Underwater
Your stepfather is sitting on your dead mother’s veranda in that silly purple silk robe with his belly showing and his bare legs sprawled out. His eyes look down to the skin between your bathing suit top and the towel around your waist. No matter where you are in the enormous California house your mother left him when she died a year ago, you feel caged by those eyes.
“For the third time. No!” He looks up at your face, squinting in the sun, and you imagine stabbing the black pinholes in his eyes with a pen. You shouldn’t have to endure your friends’ teasing because you can never go out with them. You promised them you would go to the beach party tonight.
“You’re an asshole, Edward.”
“Watch that tongue. And you’re only thirteen so you’ll call me Dad.”
You sit down across from him and slide your hands into your lap so he can’t see the red polish. Mother would say honey catches more flies.
“Daddy, I’m sorry I swore at you. But please! I promise not to do anything bad.”
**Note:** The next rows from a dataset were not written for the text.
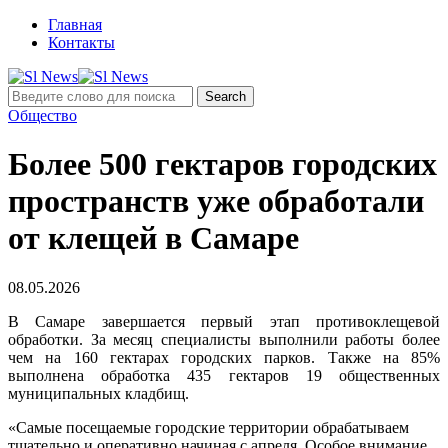
Главная
Контакты
Общество
Более 500 гектаров городских
пространств уже обработали
от клещей в Самаре
08.05.2026
В Самаре завершается первый этап противоклещевой
обработки. За месяц специалисты выполнили работы более
чем на 160 гектарах городских парков. Также на 85%
выполнена обработка 435 гектаров 19 общественных
муниципальных кладбищ.
«Самые посещаемые городские территории обрабатываем
тщательно и оперативно начиная с апреля. Особое внимание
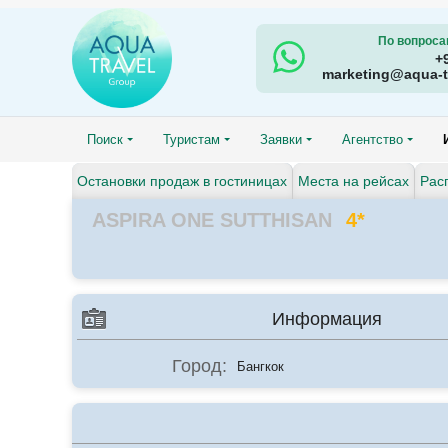
По вопроса
+
marketing@aqua-t
Поиск
Туристам
Заявки
Агентство
Остановки продаж в гостиницах
Места на рейсах
Рас
ASPIRA ONE SUTTHISAN
4*
Информация
Город:
Бангкок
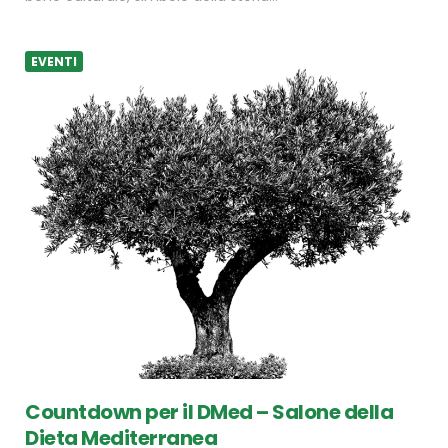
EVENTI
Countdown per il DMed – Salone della
Dieta Mediterranea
His dark eyes glare a silent no. You leave the table and stomp to the pool defeated.
You dive.
Underwater your hair swirls in yellow strands around your face while you make figure eights with your arms and let your legs dangle, thinking Ariel a silly little mermaid for wanting to leave this. You remember your mother’s hands holding your body in the water when she taught you to swim, even before you could walk. Your mother the sea goddess danced with you underwater, leaving your stepfather distorted and unreal in the separate realm of air. After she died, you practiced holding your breath so you could stay under the silent water longer, alone.
An idea you try to silence taps louder in your head.
Let him look.
Then he’ll say yes.
It won’t hurt just this once.
Before your lungs are empty, you take off your bathing suit top and leave it in the pool.
The newspaper is on his lap, and he gawks at you while you climb from the pool. His eyes lap up the water rolling down your skin.
“Come here,” he whispers like he’s trying to coax a shy dog. He stares at your pale small breasts inside a frame of tan lines as you inch toward him.
“You can go.” His voice cracks as he reaches out for you, and the newspaper falls to the ground. “But just this once.”
Behind him through the French doors, you notice the cleaning lady vacuuming the same spot over and over, watching you. Your hands with the red painted nails are all you have to cover yourself. With your head down and wet hair slapping your cheeks, you run back into the pool and sink. You see his refracted form walk to the edge.
You stay under longer than ever until your lungs ache, and you can’t stand it anymore.